*Task objective*:
Set down exactly, from the records below, the line with "Pick random independent" through the line with "Relaxations and Rounding", and nothing else.

---------------

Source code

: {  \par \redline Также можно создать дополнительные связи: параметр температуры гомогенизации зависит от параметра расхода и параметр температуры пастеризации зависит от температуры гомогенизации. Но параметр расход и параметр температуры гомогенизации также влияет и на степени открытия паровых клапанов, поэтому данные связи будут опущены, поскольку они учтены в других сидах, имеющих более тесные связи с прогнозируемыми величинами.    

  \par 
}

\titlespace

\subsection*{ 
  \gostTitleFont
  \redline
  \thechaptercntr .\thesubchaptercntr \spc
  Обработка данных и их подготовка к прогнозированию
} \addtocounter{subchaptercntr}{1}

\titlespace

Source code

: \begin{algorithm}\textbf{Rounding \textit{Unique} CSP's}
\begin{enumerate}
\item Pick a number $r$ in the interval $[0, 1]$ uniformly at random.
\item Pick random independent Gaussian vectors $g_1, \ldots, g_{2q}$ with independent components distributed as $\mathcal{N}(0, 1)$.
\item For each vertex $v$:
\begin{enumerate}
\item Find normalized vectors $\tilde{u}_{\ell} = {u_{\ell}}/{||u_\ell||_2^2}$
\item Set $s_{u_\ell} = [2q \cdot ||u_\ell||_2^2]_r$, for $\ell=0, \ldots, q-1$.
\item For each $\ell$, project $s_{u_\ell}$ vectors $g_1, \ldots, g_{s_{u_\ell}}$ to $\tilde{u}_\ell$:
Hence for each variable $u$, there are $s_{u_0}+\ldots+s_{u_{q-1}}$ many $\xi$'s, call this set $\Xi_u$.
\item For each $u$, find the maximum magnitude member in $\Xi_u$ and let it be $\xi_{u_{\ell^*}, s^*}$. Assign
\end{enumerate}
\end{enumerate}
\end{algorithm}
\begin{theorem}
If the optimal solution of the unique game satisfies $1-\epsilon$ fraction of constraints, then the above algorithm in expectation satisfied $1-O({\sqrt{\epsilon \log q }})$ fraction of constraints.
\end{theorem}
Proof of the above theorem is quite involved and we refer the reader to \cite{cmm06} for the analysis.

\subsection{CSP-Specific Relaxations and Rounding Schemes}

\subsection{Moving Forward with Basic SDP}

---------------

*Response box*:
\item Pick random independent Gaussian vectors $g_1, \ldots, g_{2q}$ with independent components distributed as $\mathcal{N}(0, 1)$.
\item For each vertex $v$:
\begin{enumerate}
\item Find normalized vectors $\tilde{u}_{\ell} = {u_{\ell}}/{||u_\ell||_2^2}$
\item Set $s_{u_\ell} = [2q \cdot ||u_\ell||_2^2]_r$, for $\ell=0, \ldots, q-1$.
\item For each $\ell$, project $s_{u_\ell}$ vectors $g_1, \ldots, g_{s_{u_\ell}}$ to $\tilde{u}_\ell$:
Hence for each variable $u$, there are $s_{u_0}+\ldots+s_{u_{q-1}}$ many $\xi$'s, call this set $\Xi_u$.
\item For each $u$, find the maximum magnitude member in $\Xi_u$ and let it be $\xi_{u_{\ell^*}, s^*}$. Assign
\end{enumerate}
\end{enumerate}
\end{algorithm}
\begin{theorem}
If the optimal solution of the unique game satisfies $1-\epsilon$ fraction of constraints, then the above algorithm in expectation satisfied $1-O({\sqrt{\epsilon \log q }})$ fraction of constraints.
\end{theorem}
Proof of the above theorem is quite involved and we refer the reader to \cite{cmm06} for the analysis.

\subsection{CSP-Specific Relaxations and Rounding Schemes}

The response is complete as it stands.